Ads for really cute clothing from Temu come up every day when I’m on the computer. I’ve considered ordering a few things, but yesterday, I decided to check them out. Child, slave labor. Inconsistent quality. Stolen designs. No thanks! Never!!
I often put back on the Walmart shelves items made in China. The less we buy from them, the better.
Fentanyl should never be allowed to cross the border. Not 1,000 pills…not 1 pill. The same goes for illegal immigrants. Not one!

Placebojunky
Placebojunky
2 months ago

Last comment should have read there is Just in time and too little too late. my phone is always thinking for me????

Placebo junkie
Placebo junkie
2 months ago

I lost a granddaughter to fentanyl two years ago. The ripple effect through our family was like dropping an ocean liner into our pond. I was just in time And too little too late Government seems to have mastered the former.
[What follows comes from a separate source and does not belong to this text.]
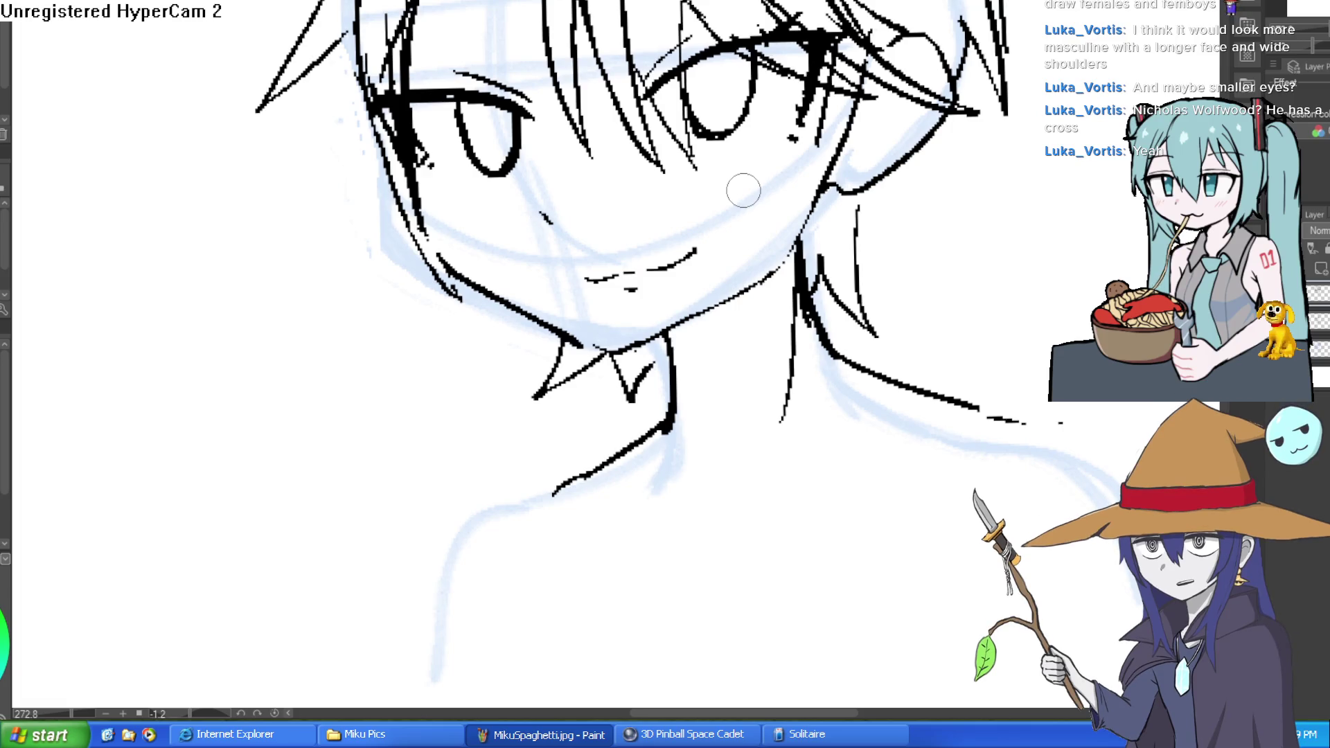
pyautogui.scroll(-5, 743, 190)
Who wants to bet that it’s watered down and has no affect

Robert Zuccaro
Robert Zuccaro
3 months ago

All I can say is THANK GOD Hunter always gad clean drugs and never died of fentanyl overdose and gave Joe the excuse to blame his death on Iraqi insurgents, Taliban IEDs, drunk drivers, illegal immigrants, rogue white supremacists or Martian invaders from Venus like he does Beau at every opportunity to “share grief” with others!